■ **EXERCISE BRIEF**
Extract all lines in the data that contain the word "wire".

■ **GIVEN ENTRIES**
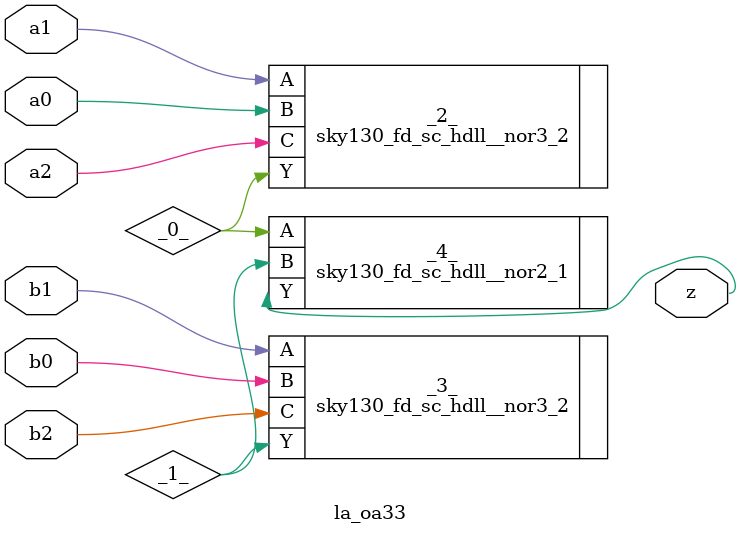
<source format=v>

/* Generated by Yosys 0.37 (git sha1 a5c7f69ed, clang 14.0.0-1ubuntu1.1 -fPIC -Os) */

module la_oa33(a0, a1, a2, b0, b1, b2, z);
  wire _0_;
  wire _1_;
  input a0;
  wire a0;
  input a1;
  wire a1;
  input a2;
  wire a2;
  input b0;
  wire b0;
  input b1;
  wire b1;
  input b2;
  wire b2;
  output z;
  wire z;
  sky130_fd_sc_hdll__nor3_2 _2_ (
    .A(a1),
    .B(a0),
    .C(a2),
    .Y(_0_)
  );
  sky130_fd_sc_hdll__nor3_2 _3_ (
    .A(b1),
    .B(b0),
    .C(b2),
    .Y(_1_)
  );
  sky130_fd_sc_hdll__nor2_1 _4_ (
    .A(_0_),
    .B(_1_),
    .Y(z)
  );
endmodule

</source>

...

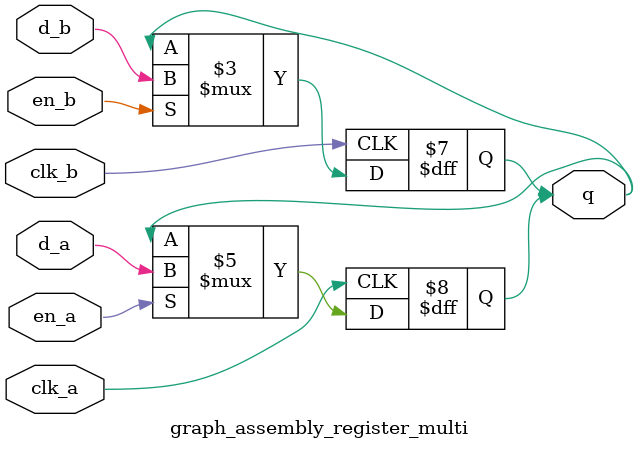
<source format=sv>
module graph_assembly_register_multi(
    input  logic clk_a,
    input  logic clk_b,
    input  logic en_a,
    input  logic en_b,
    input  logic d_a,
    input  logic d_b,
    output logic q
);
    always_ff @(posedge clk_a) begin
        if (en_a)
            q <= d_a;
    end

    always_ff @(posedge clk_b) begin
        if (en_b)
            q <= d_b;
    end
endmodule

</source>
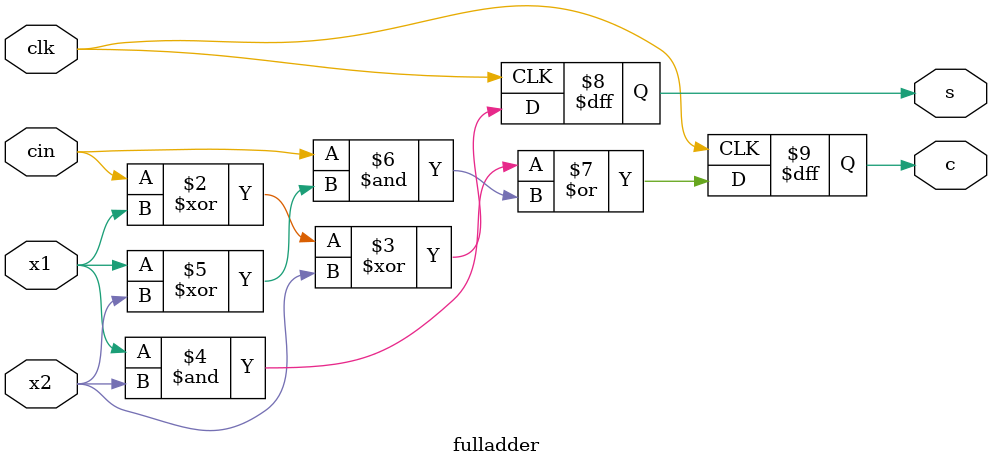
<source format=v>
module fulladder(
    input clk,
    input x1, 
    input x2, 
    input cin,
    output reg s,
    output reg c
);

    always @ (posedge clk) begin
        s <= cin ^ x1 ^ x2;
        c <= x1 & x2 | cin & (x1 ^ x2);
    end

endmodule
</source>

■ **RESULT OF THE EXERCISE**
  wire _0_;
  wire _1_;
  wire a0;
  wire a1;
  wire a2;
  wire b0;
  wire b1;
  wire b2;
  wire z;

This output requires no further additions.